About this exercise:
The required lines are those that contain "alert"; pull them out of the data and copy them.
-------
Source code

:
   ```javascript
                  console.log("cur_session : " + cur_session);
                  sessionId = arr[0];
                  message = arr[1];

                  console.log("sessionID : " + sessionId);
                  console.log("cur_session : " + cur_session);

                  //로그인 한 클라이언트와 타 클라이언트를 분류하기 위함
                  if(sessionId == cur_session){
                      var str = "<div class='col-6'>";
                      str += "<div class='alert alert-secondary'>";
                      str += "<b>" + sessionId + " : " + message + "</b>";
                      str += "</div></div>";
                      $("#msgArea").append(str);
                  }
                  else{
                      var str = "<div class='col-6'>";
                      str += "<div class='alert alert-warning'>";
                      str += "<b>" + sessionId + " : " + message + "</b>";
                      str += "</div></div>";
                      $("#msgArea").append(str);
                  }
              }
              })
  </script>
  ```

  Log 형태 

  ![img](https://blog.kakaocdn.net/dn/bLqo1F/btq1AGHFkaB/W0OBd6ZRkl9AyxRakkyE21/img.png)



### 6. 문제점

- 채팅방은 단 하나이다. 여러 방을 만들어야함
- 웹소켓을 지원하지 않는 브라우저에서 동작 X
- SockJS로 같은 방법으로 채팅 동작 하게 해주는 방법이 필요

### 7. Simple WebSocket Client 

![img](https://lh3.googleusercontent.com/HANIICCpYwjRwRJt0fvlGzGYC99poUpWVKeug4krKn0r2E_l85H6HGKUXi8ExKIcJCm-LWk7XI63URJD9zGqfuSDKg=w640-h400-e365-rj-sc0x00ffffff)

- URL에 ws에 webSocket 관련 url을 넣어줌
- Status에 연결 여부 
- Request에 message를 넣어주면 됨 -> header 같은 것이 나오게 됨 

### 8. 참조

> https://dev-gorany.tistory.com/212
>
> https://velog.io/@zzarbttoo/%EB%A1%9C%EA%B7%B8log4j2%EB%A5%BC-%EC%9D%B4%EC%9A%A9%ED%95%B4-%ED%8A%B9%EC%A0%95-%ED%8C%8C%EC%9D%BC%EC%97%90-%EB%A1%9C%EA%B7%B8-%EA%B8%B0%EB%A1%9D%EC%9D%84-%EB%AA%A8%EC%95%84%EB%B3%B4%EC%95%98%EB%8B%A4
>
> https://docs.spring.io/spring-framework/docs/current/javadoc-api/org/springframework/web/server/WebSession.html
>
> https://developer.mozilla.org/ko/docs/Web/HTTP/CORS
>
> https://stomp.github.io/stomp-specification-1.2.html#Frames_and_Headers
-------
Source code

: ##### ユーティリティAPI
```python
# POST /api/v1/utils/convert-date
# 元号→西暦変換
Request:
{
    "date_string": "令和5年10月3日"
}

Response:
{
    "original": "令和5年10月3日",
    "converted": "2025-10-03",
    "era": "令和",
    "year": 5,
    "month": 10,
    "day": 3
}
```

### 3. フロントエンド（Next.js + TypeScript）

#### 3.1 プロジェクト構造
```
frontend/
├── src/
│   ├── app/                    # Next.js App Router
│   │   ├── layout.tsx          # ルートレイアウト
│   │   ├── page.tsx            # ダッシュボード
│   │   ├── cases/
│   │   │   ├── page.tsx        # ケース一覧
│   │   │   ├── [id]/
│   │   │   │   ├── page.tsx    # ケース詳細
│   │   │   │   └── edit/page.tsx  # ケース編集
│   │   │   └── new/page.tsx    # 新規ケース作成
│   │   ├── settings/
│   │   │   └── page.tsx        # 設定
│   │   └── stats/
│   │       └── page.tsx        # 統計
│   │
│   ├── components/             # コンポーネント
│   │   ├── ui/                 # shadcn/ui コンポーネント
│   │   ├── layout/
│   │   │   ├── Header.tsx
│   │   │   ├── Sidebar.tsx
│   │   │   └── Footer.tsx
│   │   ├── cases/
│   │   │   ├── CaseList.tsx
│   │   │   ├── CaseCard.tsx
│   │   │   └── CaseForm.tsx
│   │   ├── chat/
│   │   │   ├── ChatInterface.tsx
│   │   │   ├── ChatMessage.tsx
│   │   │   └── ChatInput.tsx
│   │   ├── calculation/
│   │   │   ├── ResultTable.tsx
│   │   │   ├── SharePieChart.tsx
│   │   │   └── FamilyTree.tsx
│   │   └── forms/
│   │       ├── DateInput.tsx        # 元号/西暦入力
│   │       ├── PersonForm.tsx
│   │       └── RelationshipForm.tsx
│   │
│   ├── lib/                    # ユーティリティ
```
-------
Exercise solution:
                      str += "<div class='alert alert-secondary'>";
                      str += "<div class='alert alert-warning'>";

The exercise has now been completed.